** Opening Supplied records block **

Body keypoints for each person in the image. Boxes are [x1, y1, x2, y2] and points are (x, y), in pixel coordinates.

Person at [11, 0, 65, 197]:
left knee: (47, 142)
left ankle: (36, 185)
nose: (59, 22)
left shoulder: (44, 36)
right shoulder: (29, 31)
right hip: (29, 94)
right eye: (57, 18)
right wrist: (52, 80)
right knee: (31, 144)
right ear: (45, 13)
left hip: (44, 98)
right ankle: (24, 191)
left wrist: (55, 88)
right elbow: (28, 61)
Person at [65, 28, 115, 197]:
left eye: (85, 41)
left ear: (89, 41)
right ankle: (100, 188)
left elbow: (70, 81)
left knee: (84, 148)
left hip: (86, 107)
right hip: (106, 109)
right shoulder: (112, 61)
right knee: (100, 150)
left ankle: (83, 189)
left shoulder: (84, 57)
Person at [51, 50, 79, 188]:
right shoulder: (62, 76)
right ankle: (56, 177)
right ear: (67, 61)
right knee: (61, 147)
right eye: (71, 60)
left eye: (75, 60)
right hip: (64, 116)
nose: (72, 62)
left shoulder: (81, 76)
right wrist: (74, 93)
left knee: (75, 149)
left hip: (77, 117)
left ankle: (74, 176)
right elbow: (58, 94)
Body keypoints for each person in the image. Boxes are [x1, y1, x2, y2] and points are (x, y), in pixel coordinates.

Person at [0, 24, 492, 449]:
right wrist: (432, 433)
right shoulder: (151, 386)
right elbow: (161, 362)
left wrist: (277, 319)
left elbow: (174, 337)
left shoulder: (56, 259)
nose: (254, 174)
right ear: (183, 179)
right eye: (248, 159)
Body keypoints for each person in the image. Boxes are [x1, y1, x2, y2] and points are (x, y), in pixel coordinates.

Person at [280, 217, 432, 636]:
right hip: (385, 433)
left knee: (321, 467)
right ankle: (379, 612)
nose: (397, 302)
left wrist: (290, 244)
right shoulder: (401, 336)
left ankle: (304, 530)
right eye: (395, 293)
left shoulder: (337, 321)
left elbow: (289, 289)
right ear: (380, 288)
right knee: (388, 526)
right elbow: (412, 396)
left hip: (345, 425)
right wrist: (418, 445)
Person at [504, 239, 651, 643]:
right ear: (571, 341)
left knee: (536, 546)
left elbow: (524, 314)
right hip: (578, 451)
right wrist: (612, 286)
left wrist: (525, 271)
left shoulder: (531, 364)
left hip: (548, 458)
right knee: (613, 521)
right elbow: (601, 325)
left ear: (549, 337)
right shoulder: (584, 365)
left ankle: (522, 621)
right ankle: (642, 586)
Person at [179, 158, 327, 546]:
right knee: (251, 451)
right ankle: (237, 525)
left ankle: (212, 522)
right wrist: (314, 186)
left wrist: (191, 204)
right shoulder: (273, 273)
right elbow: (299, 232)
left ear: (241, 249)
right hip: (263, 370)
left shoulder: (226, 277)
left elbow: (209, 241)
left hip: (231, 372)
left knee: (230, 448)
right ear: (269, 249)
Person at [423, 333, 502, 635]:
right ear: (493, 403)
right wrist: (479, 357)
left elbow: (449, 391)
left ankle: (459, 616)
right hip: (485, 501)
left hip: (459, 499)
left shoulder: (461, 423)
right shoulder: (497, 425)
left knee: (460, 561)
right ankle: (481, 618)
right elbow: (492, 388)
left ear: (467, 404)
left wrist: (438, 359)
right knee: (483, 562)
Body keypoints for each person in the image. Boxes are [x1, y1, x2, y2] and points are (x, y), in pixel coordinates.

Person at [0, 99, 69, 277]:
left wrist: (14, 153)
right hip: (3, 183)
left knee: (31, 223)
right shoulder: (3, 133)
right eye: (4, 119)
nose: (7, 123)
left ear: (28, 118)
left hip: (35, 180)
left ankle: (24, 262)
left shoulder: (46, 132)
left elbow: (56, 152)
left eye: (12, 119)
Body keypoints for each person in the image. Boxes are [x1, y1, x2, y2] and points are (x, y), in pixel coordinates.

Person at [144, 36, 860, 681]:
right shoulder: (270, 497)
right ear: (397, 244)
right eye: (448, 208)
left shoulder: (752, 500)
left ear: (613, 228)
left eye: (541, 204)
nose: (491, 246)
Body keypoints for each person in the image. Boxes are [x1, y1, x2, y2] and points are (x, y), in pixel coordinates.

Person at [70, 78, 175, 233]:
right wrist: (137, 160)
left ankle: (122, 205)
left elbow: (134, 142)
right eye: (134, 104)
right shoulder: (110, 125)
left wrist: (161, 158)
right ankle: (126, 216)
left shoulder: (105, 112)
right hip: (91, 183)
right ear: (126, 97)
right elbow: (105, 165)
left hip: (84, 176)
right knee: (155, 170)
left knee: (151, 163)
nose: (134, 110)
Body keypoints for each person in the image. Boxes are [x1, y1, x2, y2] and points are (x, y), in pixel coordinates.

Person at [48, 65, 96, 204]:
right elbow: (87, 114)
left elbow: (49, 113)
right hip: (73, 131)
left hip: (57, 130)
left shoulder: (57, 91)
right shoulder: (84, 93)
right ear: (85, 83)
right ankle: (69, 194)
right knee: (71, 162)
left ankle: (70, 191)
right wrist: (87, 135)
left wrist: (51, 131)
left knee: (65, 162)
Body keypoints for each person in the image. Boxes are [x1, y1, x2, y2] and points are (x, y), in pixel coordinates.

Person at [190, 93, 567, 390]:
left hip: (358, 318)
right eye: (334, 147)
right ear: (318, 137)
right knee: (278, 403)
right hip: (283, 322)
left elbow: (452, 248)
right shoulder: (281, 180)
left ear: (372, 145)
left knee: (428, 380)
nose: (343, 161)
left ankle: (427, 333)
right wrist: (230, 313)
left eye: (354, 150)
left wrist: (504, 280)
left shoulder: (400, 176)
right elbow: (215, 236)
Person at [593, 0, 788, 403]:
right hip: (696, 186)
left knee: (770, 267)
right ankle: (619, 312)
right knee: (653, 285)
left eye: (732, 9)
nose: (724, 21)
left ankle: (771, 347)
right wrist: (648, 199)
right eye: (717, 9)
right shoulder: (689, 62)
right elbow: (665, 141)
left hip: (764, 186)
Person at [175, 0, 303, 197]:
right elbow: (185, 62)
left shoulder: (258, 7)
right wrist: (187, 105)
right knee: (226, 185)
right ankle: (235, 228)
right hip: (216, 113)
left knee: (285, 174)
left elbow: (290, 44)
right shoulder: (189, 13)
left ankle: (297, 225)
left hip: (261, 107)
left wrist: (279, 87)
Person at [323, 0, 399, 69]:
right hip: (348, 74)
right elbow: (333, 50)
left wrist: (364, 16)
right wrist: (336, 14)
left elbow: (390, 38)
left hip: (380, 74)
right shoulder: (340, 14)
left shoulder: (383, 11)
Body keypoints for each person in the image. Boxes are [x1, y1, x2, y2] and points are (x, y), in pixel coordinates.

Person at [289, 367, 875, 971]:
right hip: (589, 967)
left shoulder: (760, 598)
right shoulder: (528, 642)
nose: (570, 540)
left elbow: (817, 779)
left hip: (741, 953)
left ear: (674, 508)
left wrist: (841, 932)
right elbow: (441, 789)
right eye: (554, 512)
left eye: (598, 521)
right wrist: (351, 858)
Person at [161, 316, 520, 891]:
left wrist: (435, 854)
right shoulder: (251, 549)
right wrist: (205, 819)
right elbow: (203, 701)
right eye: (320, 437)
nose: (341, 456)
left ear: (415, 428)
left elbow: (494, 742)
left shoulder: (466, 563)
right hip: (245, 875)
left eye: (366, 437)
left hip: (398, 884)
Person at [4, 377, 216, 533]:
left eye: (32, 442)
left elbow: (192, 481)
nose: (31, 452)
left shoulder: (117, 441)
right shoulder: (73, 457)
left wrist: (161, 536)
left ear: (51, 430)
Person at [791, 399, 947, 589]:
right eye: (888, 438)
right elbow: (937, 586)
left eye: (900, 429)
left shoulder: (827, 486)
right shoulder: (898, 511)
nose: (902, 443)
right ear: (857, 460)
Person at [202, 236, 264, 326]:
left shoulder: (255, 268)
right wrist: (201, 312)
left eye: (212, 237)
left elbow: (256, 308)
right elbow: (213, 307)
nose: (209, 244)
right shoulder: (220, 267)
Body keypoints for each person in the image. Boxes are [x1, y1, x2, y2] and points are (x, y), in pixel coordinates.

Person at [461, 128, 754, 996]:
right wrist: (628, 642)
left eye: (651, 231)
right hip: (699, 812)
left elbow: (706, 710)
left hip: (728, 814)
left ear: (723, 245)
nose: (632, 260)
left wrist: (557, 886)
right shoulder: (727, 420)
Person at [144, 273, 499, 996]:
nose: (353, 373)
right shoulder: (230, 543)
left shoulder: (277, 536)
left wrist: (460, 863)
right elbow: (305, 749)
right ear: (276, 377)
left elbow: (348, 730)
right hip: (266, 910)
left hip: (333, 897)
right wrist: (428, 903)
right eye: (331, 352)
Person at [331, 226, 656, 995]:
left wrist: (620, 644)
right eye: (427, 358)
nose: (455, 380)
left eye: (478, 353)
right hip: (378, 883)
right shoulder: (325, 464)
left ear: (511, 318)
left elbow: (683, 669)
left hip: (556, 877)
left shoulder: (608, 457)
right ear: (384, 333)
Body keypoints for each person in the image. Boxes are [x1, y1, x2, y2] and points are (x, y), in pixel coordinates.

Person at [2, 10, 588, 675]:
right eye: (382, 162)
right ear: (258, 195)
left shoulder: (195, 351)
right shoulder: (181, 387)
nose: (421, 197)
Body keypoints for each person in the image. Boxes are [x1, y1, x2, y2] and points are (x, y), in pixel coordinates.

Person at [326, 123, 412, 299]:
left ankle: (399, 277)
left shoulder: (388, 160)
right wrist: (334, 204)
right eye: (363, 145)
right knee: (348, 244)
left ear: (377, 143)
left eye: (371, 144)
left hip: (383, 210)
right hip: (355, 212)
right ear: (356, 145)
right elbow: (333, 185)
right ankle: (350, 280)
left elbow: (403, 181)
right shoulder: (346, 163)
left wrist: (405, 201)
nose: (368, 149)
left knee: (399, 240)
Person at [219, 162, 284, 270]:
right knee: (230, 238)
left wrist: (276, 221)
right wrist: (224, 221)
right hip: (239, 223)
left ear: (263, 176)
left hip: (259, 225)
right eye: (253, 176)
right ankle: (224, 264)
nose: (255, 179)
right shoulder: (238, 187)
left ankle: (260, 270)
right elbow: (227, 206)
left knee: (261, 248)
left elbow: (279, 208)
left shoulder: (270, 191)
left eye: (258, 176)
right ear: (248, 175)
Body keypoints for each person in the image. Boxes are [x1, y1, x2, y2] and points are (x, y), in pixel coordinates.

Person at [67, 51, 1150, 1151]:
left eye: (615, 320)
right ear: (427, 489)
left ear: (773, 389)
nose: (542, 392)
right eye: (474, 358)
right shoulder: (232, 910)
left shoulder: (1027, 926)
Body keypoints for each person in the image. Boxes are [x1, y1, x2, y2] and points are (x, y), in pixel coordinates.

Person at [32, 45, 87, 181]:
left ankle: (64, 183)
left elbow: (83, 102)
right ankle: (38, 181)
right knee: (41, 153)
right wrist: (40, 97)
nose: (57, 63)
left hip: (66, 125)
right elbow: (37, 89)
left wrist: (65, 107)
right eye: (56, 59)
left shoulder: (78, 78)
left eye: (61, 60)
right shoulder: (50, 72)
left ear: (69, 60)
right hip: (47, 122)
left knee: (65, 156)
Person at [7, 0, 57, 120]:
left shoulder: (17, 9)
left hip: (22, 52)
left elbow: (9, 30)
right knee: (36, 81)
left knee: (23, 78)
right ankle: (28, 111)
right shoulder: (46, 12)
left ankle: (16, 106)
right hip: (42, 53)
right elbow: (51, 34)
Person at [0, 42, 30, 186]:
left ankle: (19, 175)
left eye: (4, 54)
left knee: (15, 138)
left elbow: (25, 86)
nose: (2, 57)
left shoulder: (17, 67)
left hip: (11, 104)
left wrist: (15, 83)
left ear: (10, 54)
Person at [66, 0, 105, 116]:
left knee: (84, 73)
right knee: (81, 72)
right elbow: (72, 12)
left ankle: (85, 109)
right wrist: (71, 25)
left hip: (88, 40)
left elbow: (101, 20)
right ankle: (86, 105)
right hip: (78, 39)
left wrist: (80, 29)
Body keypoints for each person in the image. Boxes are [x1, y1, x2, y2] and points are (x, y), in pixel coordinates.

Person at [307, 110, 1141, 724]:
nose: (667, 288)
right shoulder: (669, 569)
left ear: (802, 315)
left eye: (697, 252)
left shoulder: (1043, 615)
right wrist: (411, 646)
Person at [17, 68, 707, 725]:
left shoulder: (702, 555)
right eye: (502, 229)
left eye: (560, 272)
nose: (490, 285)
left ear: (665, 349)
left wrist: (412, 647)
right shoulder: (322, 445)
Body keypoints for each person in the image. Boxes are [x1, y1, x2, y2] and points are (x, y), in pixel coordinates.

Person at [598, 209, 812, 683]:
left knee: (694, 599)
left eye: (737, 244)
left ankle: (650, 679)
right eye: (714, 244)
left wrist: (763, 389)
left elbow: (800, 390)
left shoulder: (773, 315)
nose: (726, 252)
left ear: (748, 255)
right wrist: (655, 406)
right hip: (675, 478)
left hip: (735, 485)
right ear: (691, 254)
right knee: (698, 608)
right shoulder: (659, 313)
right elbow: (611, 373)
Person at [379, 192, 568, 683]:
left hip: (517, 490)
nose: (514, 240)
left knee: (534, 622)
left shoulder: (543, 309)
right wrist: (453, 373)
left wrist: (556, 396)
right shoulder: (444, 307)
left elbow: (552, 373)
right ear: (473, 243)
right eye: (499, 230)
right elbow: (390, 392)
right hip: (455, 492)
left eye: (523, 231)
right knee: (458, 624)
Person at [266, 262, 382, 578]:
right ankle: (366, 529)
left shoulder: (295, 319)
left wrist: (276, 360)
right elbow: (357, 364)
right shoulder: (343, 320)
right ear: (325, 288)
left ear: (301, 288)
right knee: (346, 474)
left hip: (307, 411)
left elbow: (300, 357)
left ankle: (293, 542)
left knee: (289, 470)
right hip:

** Closing Supplied records block **

What you need to do
Everything above from the line containing "right ear: (857, 460)" down to the line containing "right hip: (266, 910)" is to be transcribed exactly, with both of those lines included and nothing else added.

Exercise solution
right ear: (857, 460)
Person at [202, 236, 264, 326]:
left shoulder: (255, 268)
right wrist: (201, 312)
left eye: (212, 237)
left elbow: (256, 308)
right elbow: (213, 307)
nose: (209, 244)
right shoulder: (220, 267)
Body keypoints for each person in the image. Boxes are [x1, y1, x2, y2] and points are (x, y), in pixel coordinates.

Person at [461, 128, 754, 996]:
right wrist: (628, 642)
left eye: (651, 231)
right hip: (699, 812)
left elbow: (706, 710)
left hip: (728, 814)
left ear: (723, 245)
nose: (632, 260)
left wrist: (557, 886)
right shoulder: (727, 420)
Person at [144, 273, 499, 996]:
nose: (353, 373)
right shoulder: (230, 543)
left shoulder: (277, 536)
left wrist: (460, 863)
right elbow: (305, 749)
right ear: (276, 377)
left elbow: (348, 730)
right hip: (266, 910)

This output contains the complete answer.